Imagine a house. The old dacha where you spent your childhood. It is out of date. It is unsuited to life in the new days that have dawned but every detail in it, every swollen bit of wallpaper, every shabby espagnolette on a window, you remember from childhood, they remind you of an irretrievable happiness. And, after a painful division of property, this old house is your inheritance – and what is to be done with it?

A pragmatist will say that it’s easier to knock the old ruin down and in its place put up  a contemporary building made of – Lord, forgive me! –  polymer and composite materials. A sensitive person will attempt to restore the old house and will run into technical difficulties, the massive expense of repairing walls eaten away by bark beetles, and the fact that – it’s enough to make you weep! – modern plumbing cannot be installed in the house without destroying the old nursery. 

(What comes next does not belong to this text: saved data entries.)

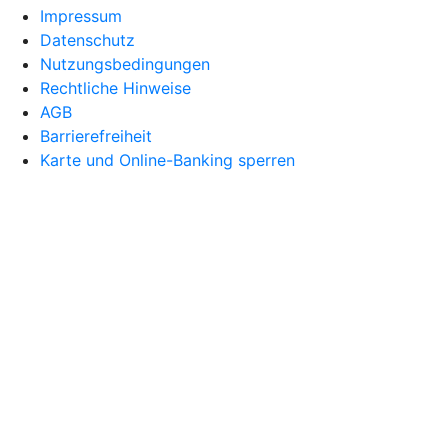
Impressum
Datenschutz
Nutzungsbedingungen
Rechtliche Hinweise
AGB
Barrierefreiheit
Karte und Online-Banking sperren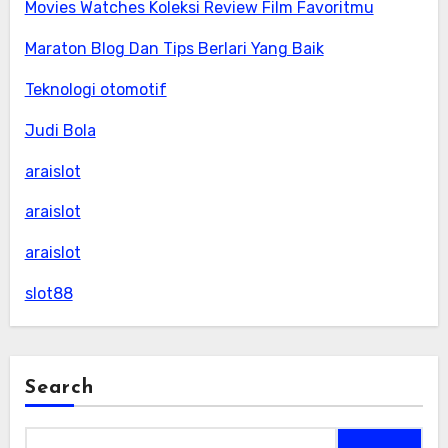
Movies Watches Koleksi Review Film Favoritmu
Maraton Blog Dan Tips Berlari Yang Baik
Teknologi otomotif
Judi Bola
araislot
araislot
araislot
slot88
Search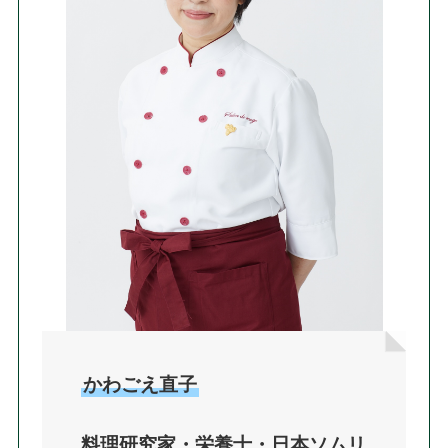
かわごえ直子
料理研究家・栄養士・日本ソムリ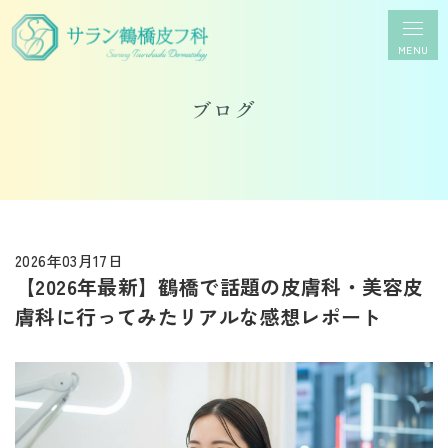
MENU
ブログ
2026年03月17日
【2026年最新】鶴橋で話題の皮膚科・美容皮
膚科に行ってみたリアルな感想レポート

I count myself among the pessimistic pragmatists, otherwise I wouldn’t have left. I don’t think there’s a way out of this dilemma. At some unspecified future date and for unspecified reasons, my beloved old house will be destroyed and rebuilt by someone other than me. It will be good if that’s my children or grandchildren. The house will be made of polymer and composite and utterly unlike the one I loved. At best, with a good bit of magnanimity, the children will take some relic of mine into the new house – a piece of swollen wallpaper in a little frame or a shabby espagnolette in a glass museum case.